Sent from my iPhone using ET Forum


----------



## case320 (Mar 4, 2009)

2nd the Arlington. Quick and easy install


----------



## LightsOn81 (Jan 6, 2012)

Just in case the other suggestions don't work and it also depends if you can reach something structural above the dropped ceiling.
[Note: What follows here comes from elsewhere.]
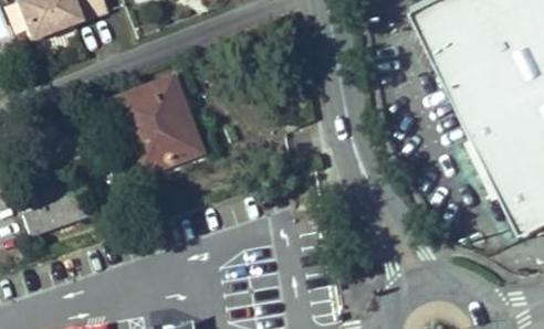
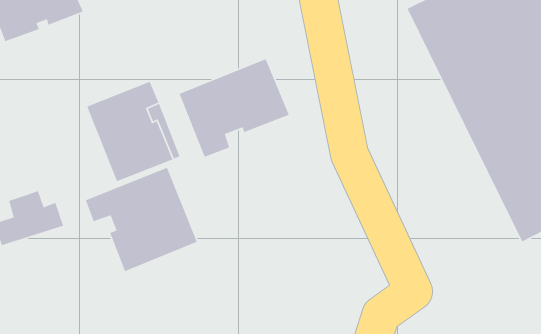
building: none -> [178,58,290,158]
building: none -> [85,167,198,272]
You can try and drop a piece of all thread into a box with one of your standard box brackets for ceiling tiles.


----------



## zwodubber (Feb 24, 2011)

Saw these carlon ones on clearance at my supply house yesterday...
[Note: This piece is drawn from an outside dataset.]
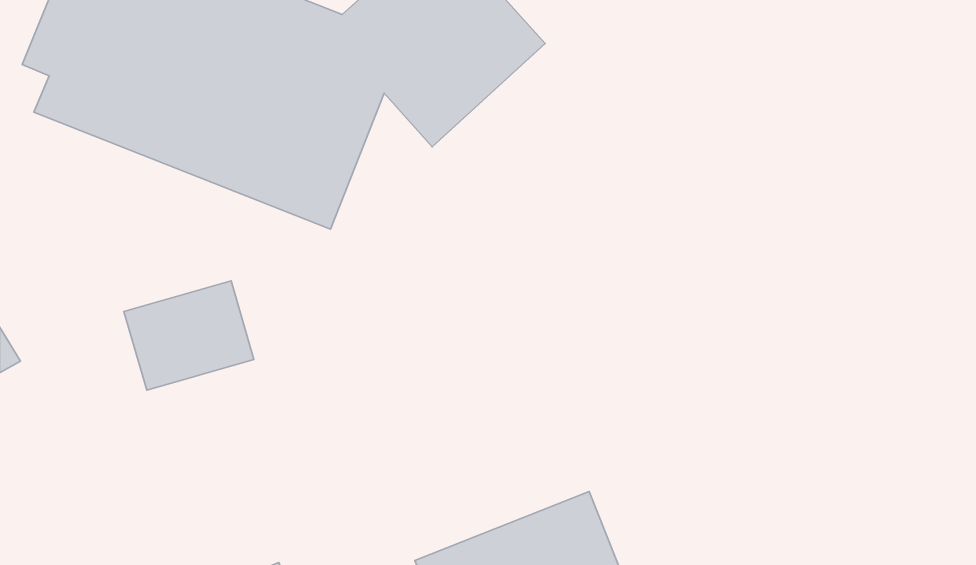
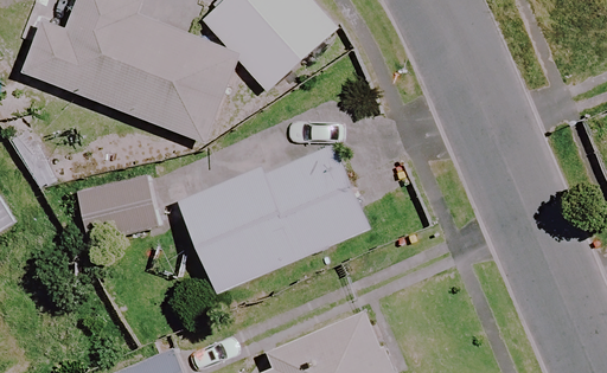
building: none -> [183,144,368,291]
I've never tried them but it might be an option


----------



## Hairbone (Feb 16, 2011)

480sparky said:


> Arlington.


480,

You sick of answering that question every three days?:laughing:

Arlington should be paying you royalties:thumbsup:


----------



## Nigelforsythe (Jun 26, 2010)

Here's a link to another company's solution. http://www.erico.com/products/fanfixturemount.asp


----------



## MollyHatchet29 (Jan 24, 2012)

I've never installed fans in a drop tile but I've demo'd a few. (they're now in my ceiling). Whoever did mount them used 1 5/8" strut which mounted directly to the oc j box. HTH. 

Krystal


----------



## McClary’s Electrical (Feb 21, 2009)

klovelace29 said:


> i've never installed fans in a drop tile but i've demo'd a few. (they're now in my ceiling). Whoever did mount them used 1 5/8" strut which mounted directly to the oc j box. Hth.
> 
> Krystal


 
hth?


----------



## MollyHatchet29 (Jan 24, 2012)

Hope This Helps. Haha. Damn kids and their silly shorthand message board slang.


----------



## McClary’s Electrical (Feb 21, 2009)

KLovelace29 said:


> Hope This Helps. Haha. Damn kids and their silly shorthand message board slang.


 
Oh, I was going through a list of electrical parts trying to guess:laughing:


TFPTUIFUTR


----------



## 480sparky (Sep 20, 2007)

KLovelace29 said:


> Hope This Helps. Haha. Damn kids and their silly shorthand message board slang.


----------



## MollyHatchet29 (Jan 24, 2012)

That's on a whole different level. Wow. Haha! Translation?


----------